Alternative Node Software

I think you got my statement wrong. I was talking about your version. Your statement earlier was that you want to focus on performance. Go for it. In return I will not complain about low priority bugs but I am sure others like yourself will complain about it. It will be interesting to see how that dynamic plays out. I think the correct term for this is eating your own dog food.

2 Likes

Every day the dashboard stays broken I feel good that development time is spent on something that is important and not this nonsense.

Dashboard provides good enough ballpark. Nobody should be wasting time making it realtime byte-perfect. Removing it altogether while the right thing to do long term, is not worth spending efforts short term.

I don’t look at dashboard. Ever. I don’t understand why anyone would. How can you undermine anything with something that nobody cares about is therefore a moot point.

4 Likes

I understand it’s sarcasm, but I don’t have grafana either. Not even NetData. As a node operator I don’t monitor the node at all. I monitor the server, regardless of storj, I have checks setup to ensure node responds and returns AllHealthy, and occasionally remove bottlenecks — when and if any appear enough to be noticeable.

For examples, when IOPS became too high — I disabled sync writes and atime updates.

As a SNO, I honestly could not care less what node is doing. It has access to a quota limited dataset, bandwidth limits per requirements in ToS, and pays me some money. That’s the extent of accommodation I’m willing to offer as a SNO.

I believe it’s in storj interest to use resource they are paying for efficiently, and they will prioritize work accordingly for the benefit of their company. If this will require them to develop additional telemetry — groat. Now, tomorrow, or never, does not affect me. Maybe there will be some ML involved eventually to manage the load dynamically, based on node resources, etc.

I don’t see the point in obsessing over data, logs, or graphs, for $60/month.

(Side note. Before anyone brings this up — yes, I wrote extra scripts to run it on FreeBSD, replacement updater, and vpn iptables rules — but that’s was fun for me. An excuse to learn something new)

1 Like

Maybe that’s the difference if the only reason to monitor anything is Storj.

Also, this is not only about the dashboard. Dashboard is just a way to display the underlying data. So it is also about the data provided by the API. If this would provide correct data you could use other tools for visualization then the SNO dashboard.

I’d argue this falls under “use what you have” approach.
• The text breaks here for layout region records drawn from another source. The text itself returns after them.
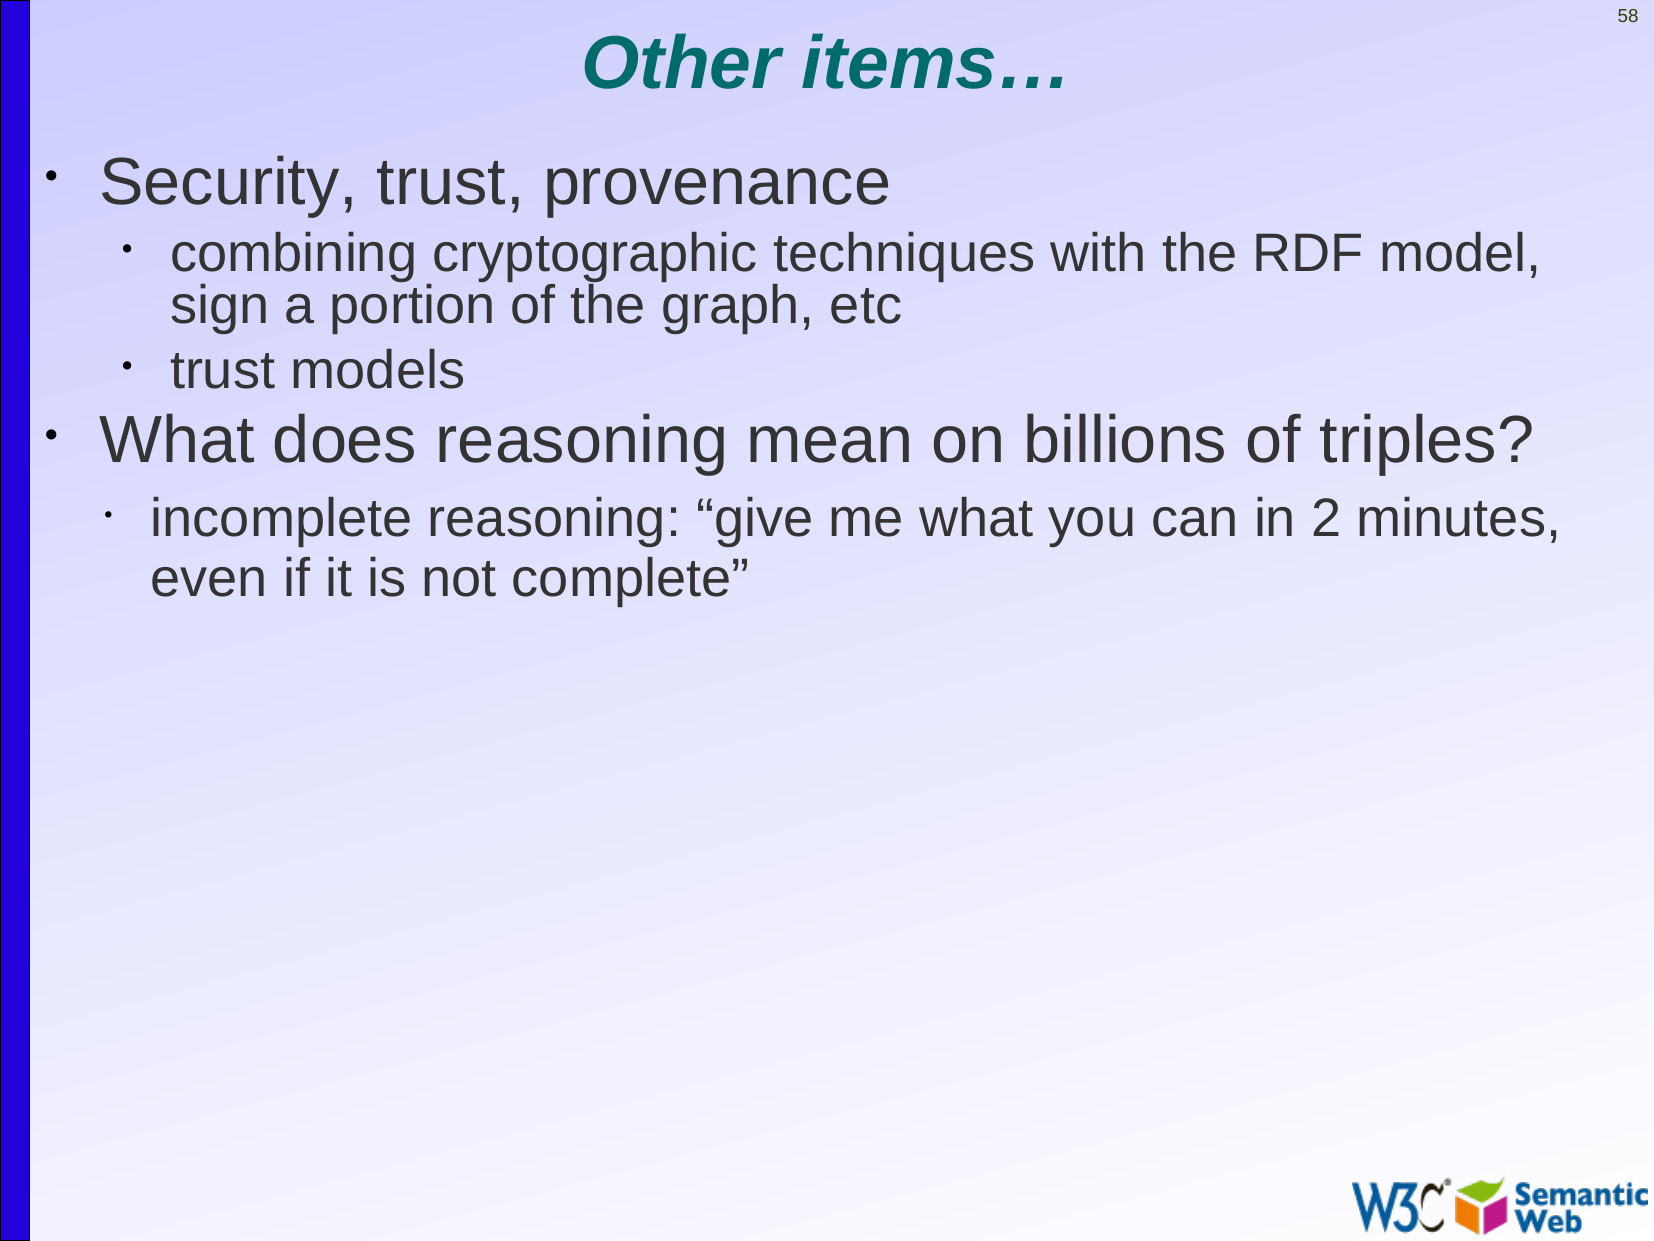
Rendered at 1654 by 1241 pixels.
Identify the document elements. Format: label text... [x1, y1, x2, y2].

list Security, trust, provenance combining cryptographic techniques with the RDF model, sign a portion of the graph, etc trust models What does reasoning mean on billions of triples? incomplete reasoning: “give me what you can in 2 minutes, even if it is not complete” [29, 147, 1624, 1119]
title Other items… [0, 5, 1654, 125]
picture [1352, 1175, 1648, 1235]
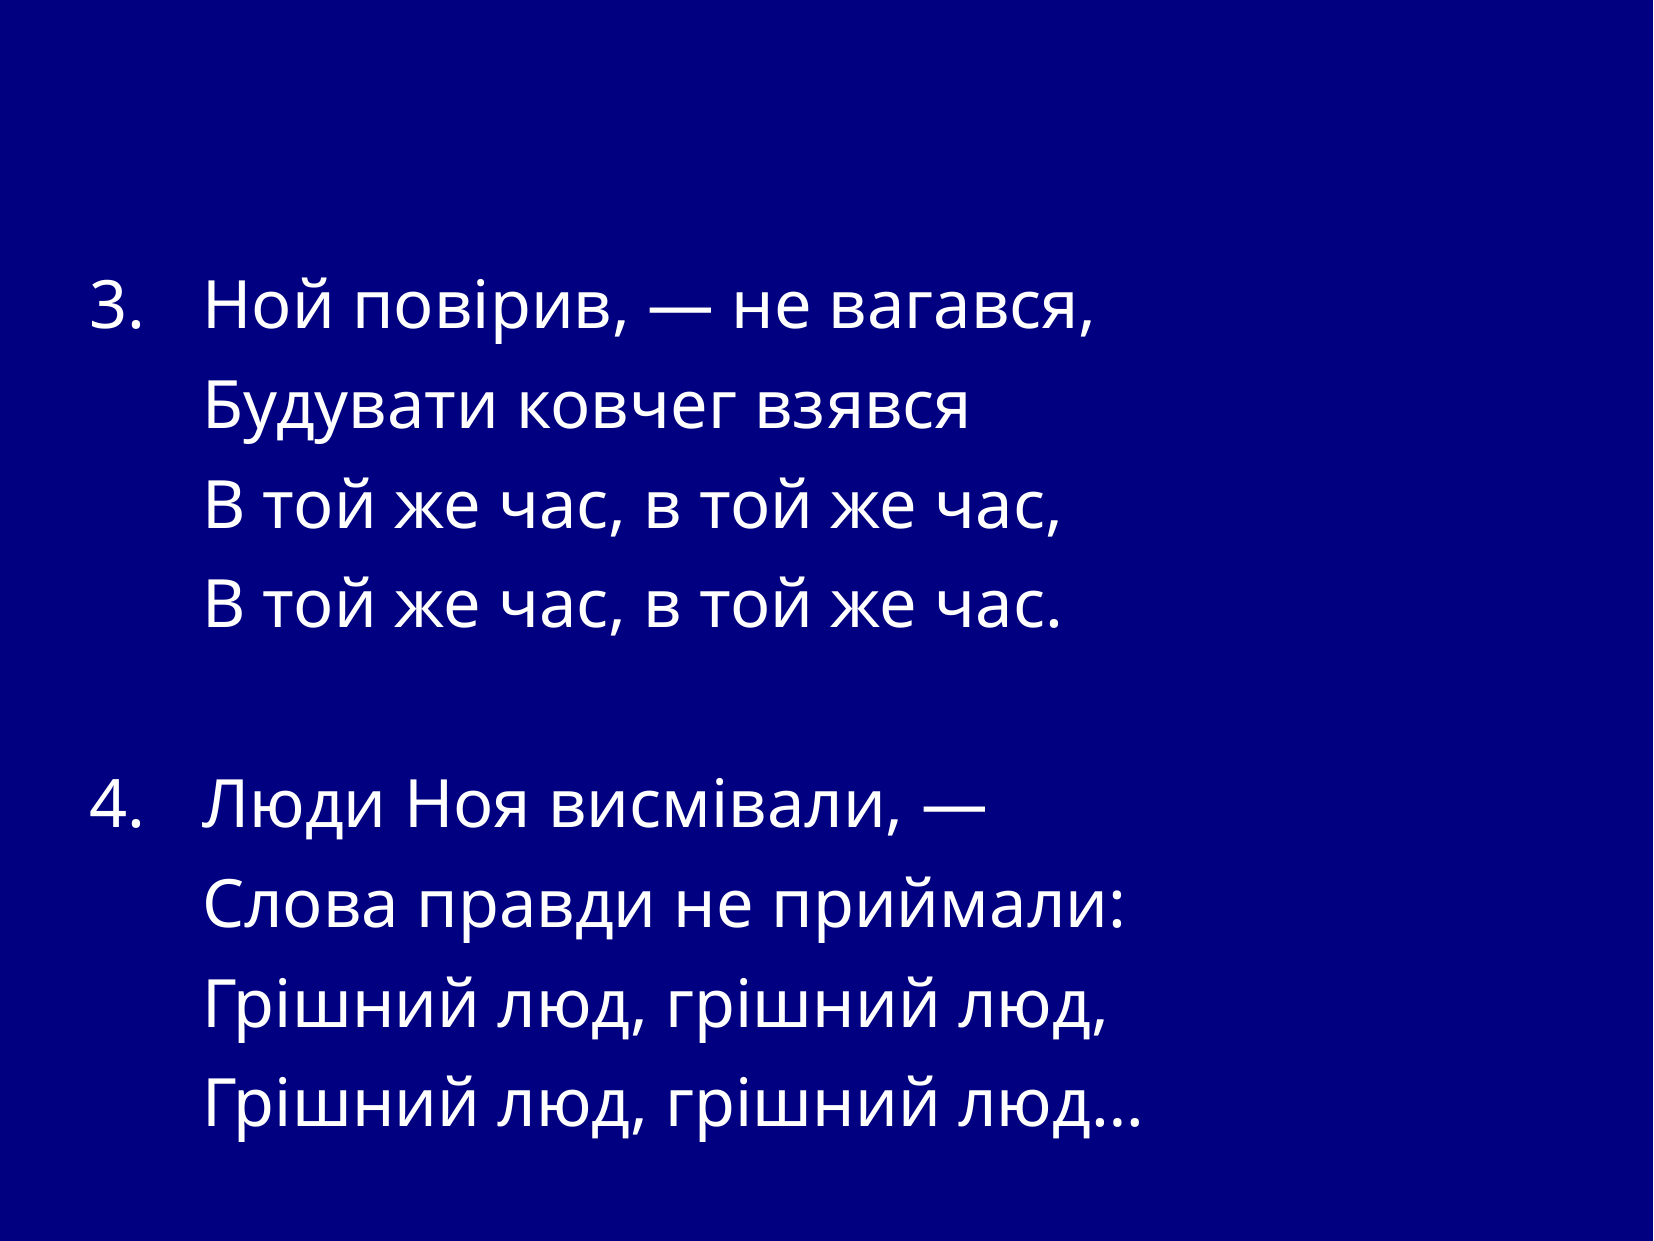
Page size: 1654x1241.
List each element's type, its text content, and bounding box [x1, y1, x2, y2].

text_box 3. Ной повірив, ― не вагався, Будувати ковчег взявся В той же час, в той же час, В той же час, в той же час. 4. Люди Ноя висмівали, ― Слова правди не приймали: Грішний люд, грішний люд, Грішний люд, грішний люд… [75, 150, 1576, 1163]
If you don’t already have an always-on server with monitoring, – you probably don’t have time to set all that up, just for storj.

I already had a VPS, with Kuma running, to monitor other services. Adding storage node monitoring was literary two clicks and few keystrokes.
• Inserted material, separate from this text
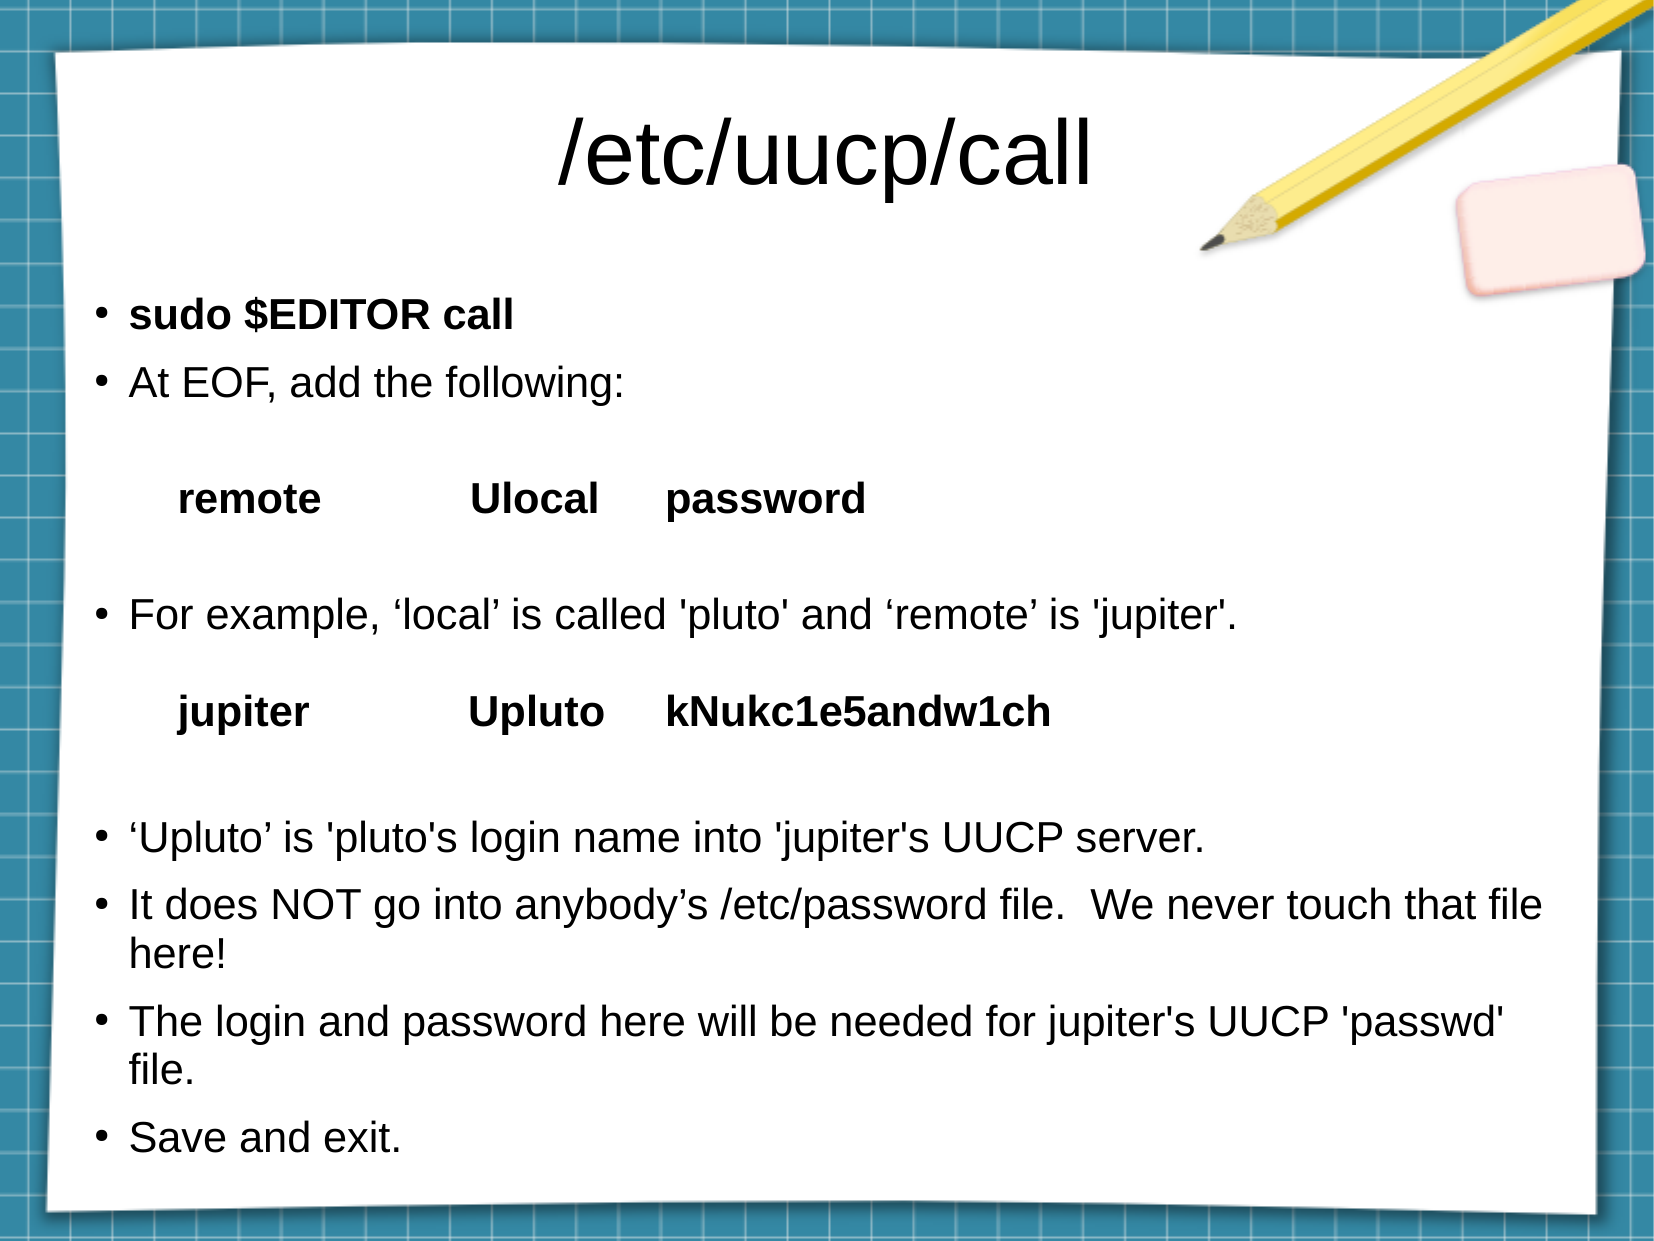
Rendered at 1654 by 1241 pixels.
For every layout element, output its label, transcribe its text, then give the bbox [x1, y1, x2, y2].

The question is – why would you want to visualize anything, other than out of sheer curiosity?

Either way, any accounting on the node is irrelevant, be that via UI, or API. Source of truth is the satellite, so there is no reason to duplicate efforts and keep another set of statistics on the client.
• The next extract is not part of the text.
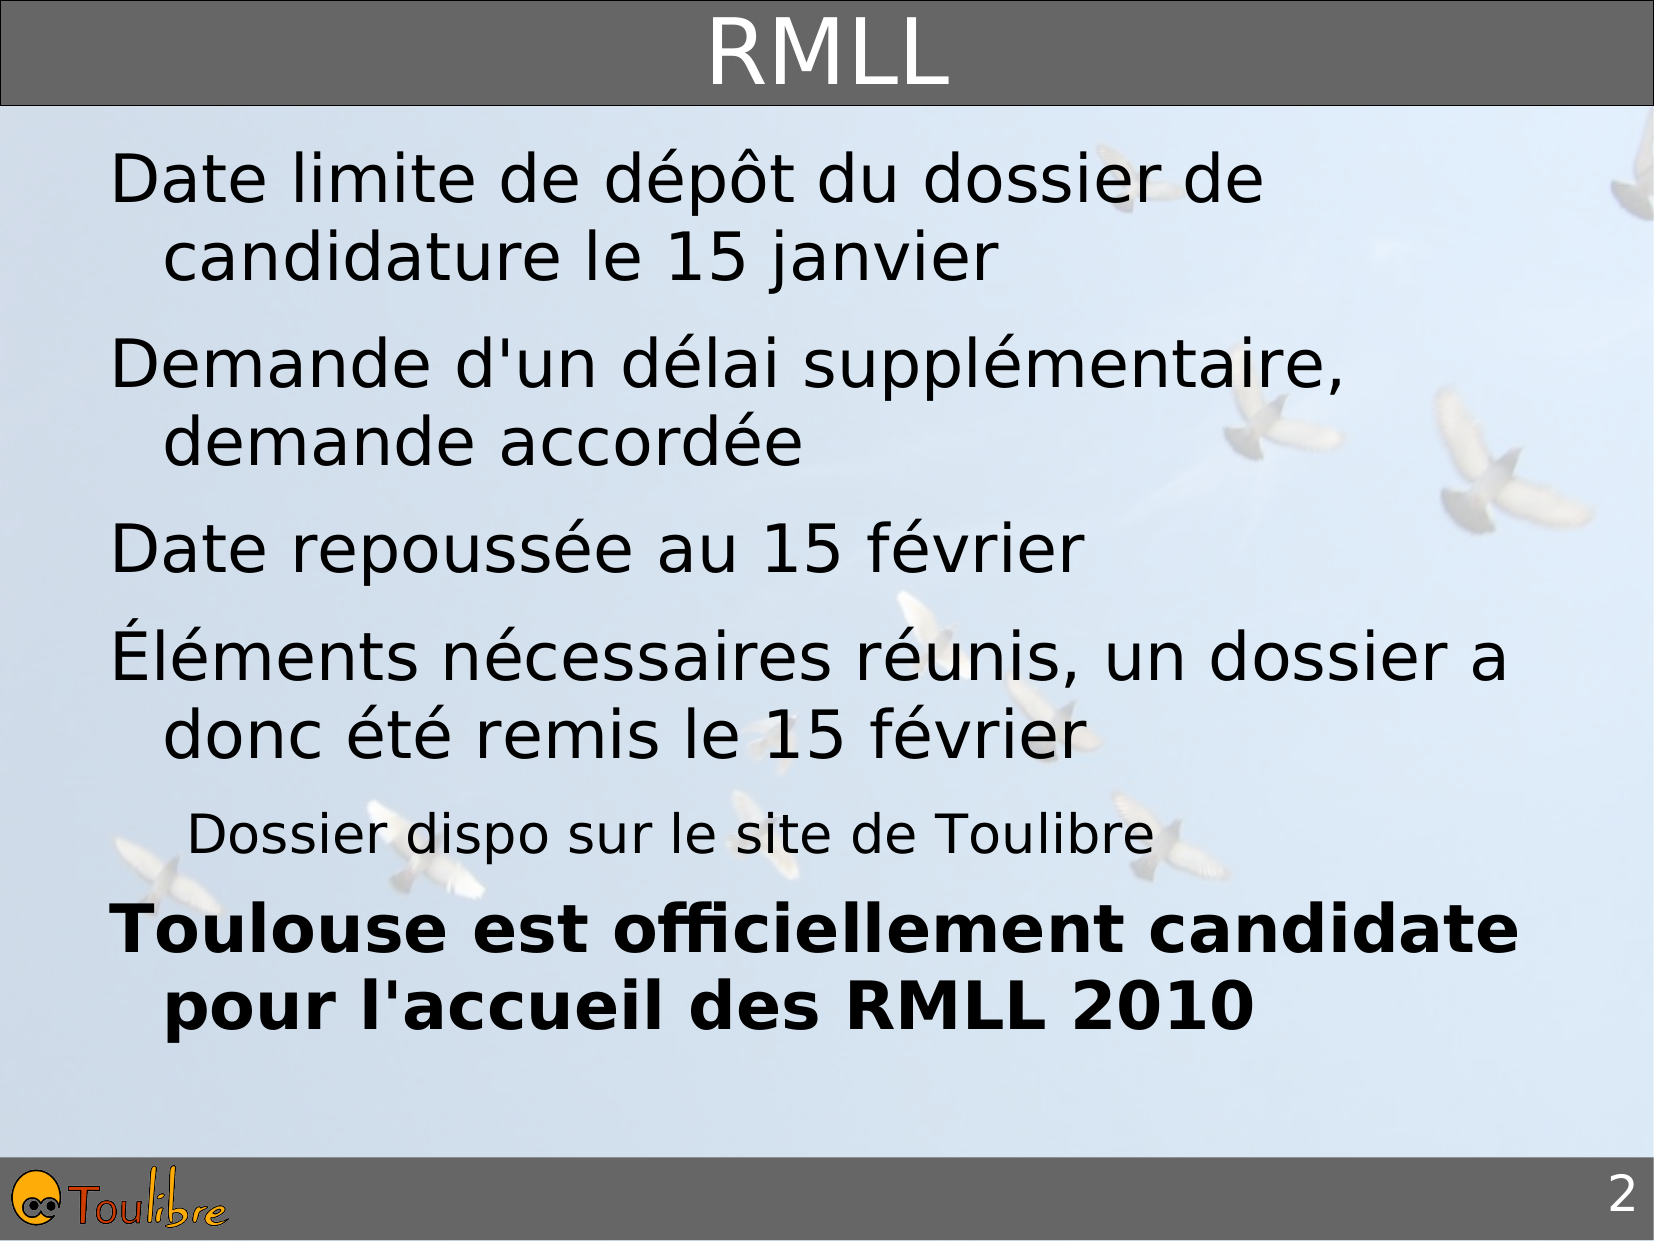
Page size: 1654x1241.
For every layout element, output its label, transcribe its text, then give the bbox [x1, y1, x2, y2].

An objection I hear is that how else would SNO detect issues like trash cleanup and what not?
The answer is – it’s not SNO’s job to be unpaid QA. If STORJ wants telemetry – they shall develop telemetry. If they don’t want to debug in production – advance QA efforts.
Running complicated accounting on each node is the wrong approach here. Nodes must be extremely lightweight.

The only important metric that needs tracking is remaining available space – and guess what, it’s already being communicated to the satellite with every request. Everything else is not necessary and hence, not worth wasting time developing, and more importantly, running, on a thousands of nodes:

STORJ claims to be green technology – but imagine how much power is wasted when for each file fetch there are a bunch of database reads and writes – both in terms of waste of performance, IOPS must be conserved, and top achievable performance.

The API does provide satellite data.
And I disagree here. As terabytes of data were not being deleted it is not sufficient to know what the satellite believes what should be on the node. You’d better check also what the node locally is in fact storing. So I think you need both.

I even kind of agree. But again, history has shown, that the node software fails for many different reasons.
For me most important is used space, trash and payout estimate. The satellite average currently is only a bandaid as the local space calculations cannot be trusted.
To verify payout some additional satellite data can be handy like online times.
And of course there are the online and audit metrics that I look at.

Who has marked that one post as a solution? I don’t get it. Not a single line of code has been written why give up that early?

6 Likes

No I wouldn’t. I do not like the non constructive or offensive behaviour, that’s true, but I’m glad to help to resolve or find a workaround, while I providing a feedback to the team.